View Full Version : xvYCC Color range


Robert SawyerIII
01-28-07, 01:06 AM
I have seen many people talk about the color range of the human eye and the range of the original NTSC and RGB formats, but does any one have a chart like this...
http://www.hdtvmagazine.com/images/articles/rgb-color-space.jpg

with the new xvYCC and the old 24bit 1.2a spec both on the chart so we can compare the ranges?

Thanks.

kelpie
01-28-07, 11:44 AM
Weeellll........ I'm not going to give any guarantees, but the photo below that I found on a Chinese language website seems to show what you're looking for.* It doesn't really match up with the HDTV Magazine diagram that you found, however.

http://img.china.alibaba.com/news/upload/chengpin/3_1140399536028.jpg

HTH,

kelpie

*I inferred this because the title of the diagram on Google included "xvYCC" (along with some Chinese characters), and the legend for the diagram showed the smaller triangle as being "TV". Of course I could be all wet.

You can view the page where I found the diagram at http://info.china.alibaba.com/news/detail/v13-d5641372.html. Maybe your Chinese is better than mine. ;)

HDMI_Org
01-30-07, 07:15 PM
This is the CIE "chromaticity" diagram and in this case, the triangles appear to show the difference between the gamut of a 3-laser-based display (larger triangle) and the standard BT.709 color gamut (smaller triangle). The xvYCC gamut includes all (or virtually all, depending upon who you ask) of the entire horseshoe, in other words, virtually all human-visible colors, so it would not be limited to any triangle on this chart.

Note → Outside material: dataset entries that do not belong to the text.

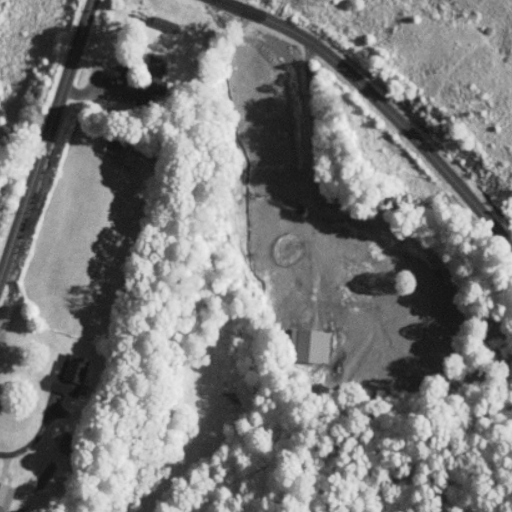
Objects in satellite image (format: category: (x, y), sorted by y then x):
road: (279, 11)
building: (138, 62)
road: (358, 128)
road: (47, 141)
building: (104, 145)
building: (296, 339)
building: (54, 370)
road: (34, 439)
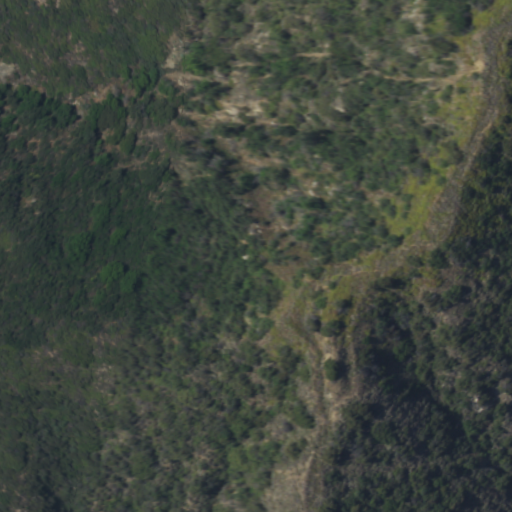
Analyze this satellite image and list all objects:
road: (364, 259)
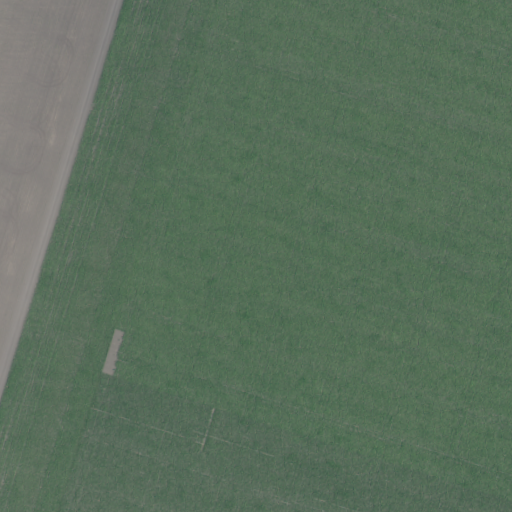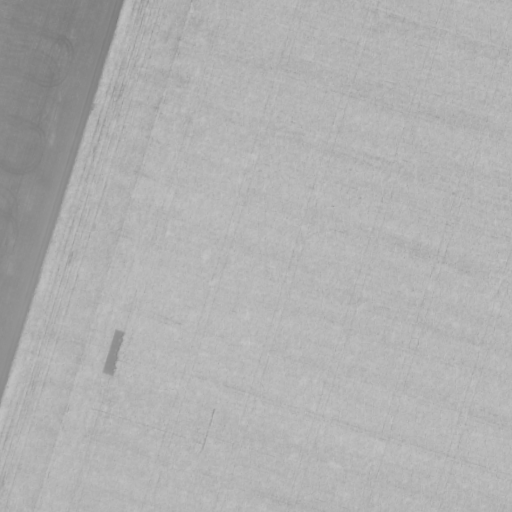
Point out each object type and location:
road: (55, 182)
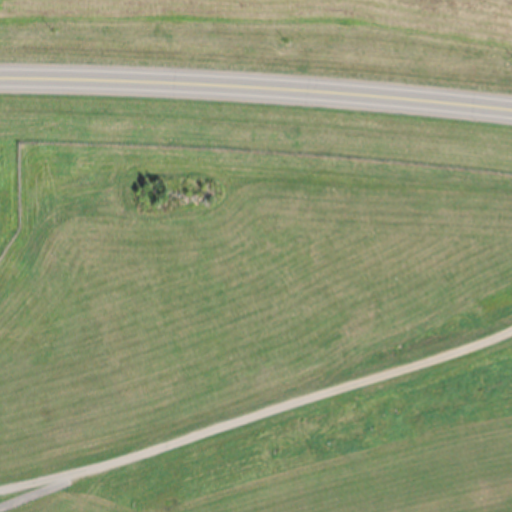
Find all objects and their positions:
road: (256, 86)
airport: (256, 256)
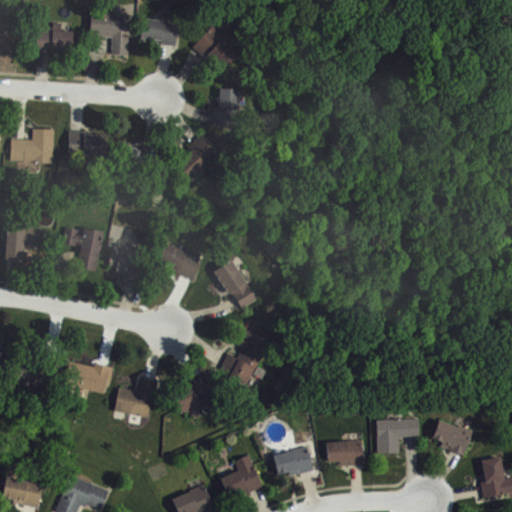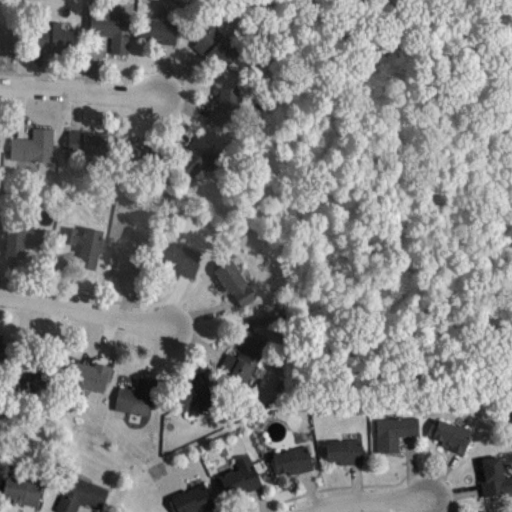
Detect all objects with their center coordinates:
building: (110, 28)
building: (114, 30)
building: (158, 31)
building: (161, 32)
building: (9, 38)
building: (52, 39)
building: (10, 40)
building: (58, 41)
building: (215, 48)
building: (220, 49)
road: (69, 75)
road: (125, 94)
building: (227, 107)
building: (230, 108)
building: (0, 140)
building: (85, 145)
building: (89, 145)
building: (33, 147)
building: (37, 149)
building: (197, 158)
building: (134, 159)
building: (201, 159)
building: (21, 243)
building: (26, 243)
building: (84, 246)
building: (87, 247)
building: (180, 259)
building: (182, 261)
building: (127, 263)
building: (128, 265)
building: (235, 284)
building: (238, 286)
road: (78, 291)
road: (127, 318)
building: (1, 348)
building: (2, 348)
building: (247, 358)
building: (248, 359)
building: (36, 370)
building: (32, 374)
building: (88, 374)
building: (91, 377)
building: (193, 394)
building: (198, 396)
building: (137, 397)
building: (139, 400)
building: (393, 433)
building: (397, 435)
building: (452, 437)
building: (454, 438)
building: (344, 451)
building: (348, 454)
building: (291, 460)
building: (295, 463)
building: (240, 476)
building: (494, 479)
building: (496, 479)
building: (244, 480)
road: (330, 487)
building: (22, 489)
building: (24, 492)
building: (79, 494)
building: (84, 496)
building: (193, 499)
road: (401, 499)
building: (196, 501)
road: (397, 505)
road: (29, 508)
road: (444, 508)
road: (206, 510)
road: (308, 510)
road: (425, 511)
building: (485, 511)
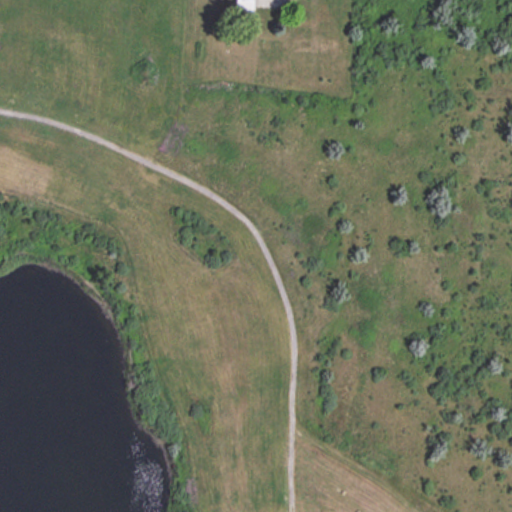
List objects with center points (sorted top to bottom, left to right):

That's actually the advantage of xvYCC and explains why HDMI chose that standard rather than one of the other "extended" colorimetry standards; xvYCC really does encompass anything that future display technologies might be able to throw at us.

In the laser case, because lasers are pure, single-frequency sources, they exist right at the edge of this horseshoe. If you imagine a 4-laser display with the 4th being 2/3 of the way up the left edge, you can see that lasers have the potential to display a huge portion of the visible colors, much larger than anything else, including LEDs, which, though they are placed outside of the BT.709 triangle, still cannot reach the very edge like lasers.

Robert SawyerIII
02-02-07, 04:44 AM
There is a diagram here that looks like it MIGHT have the second triangle (hidden in the background). If this is supposed to be it, and it is from your HDMI.org site, then can your get a graphic professional to make the xvYCC triangle STICK OUT!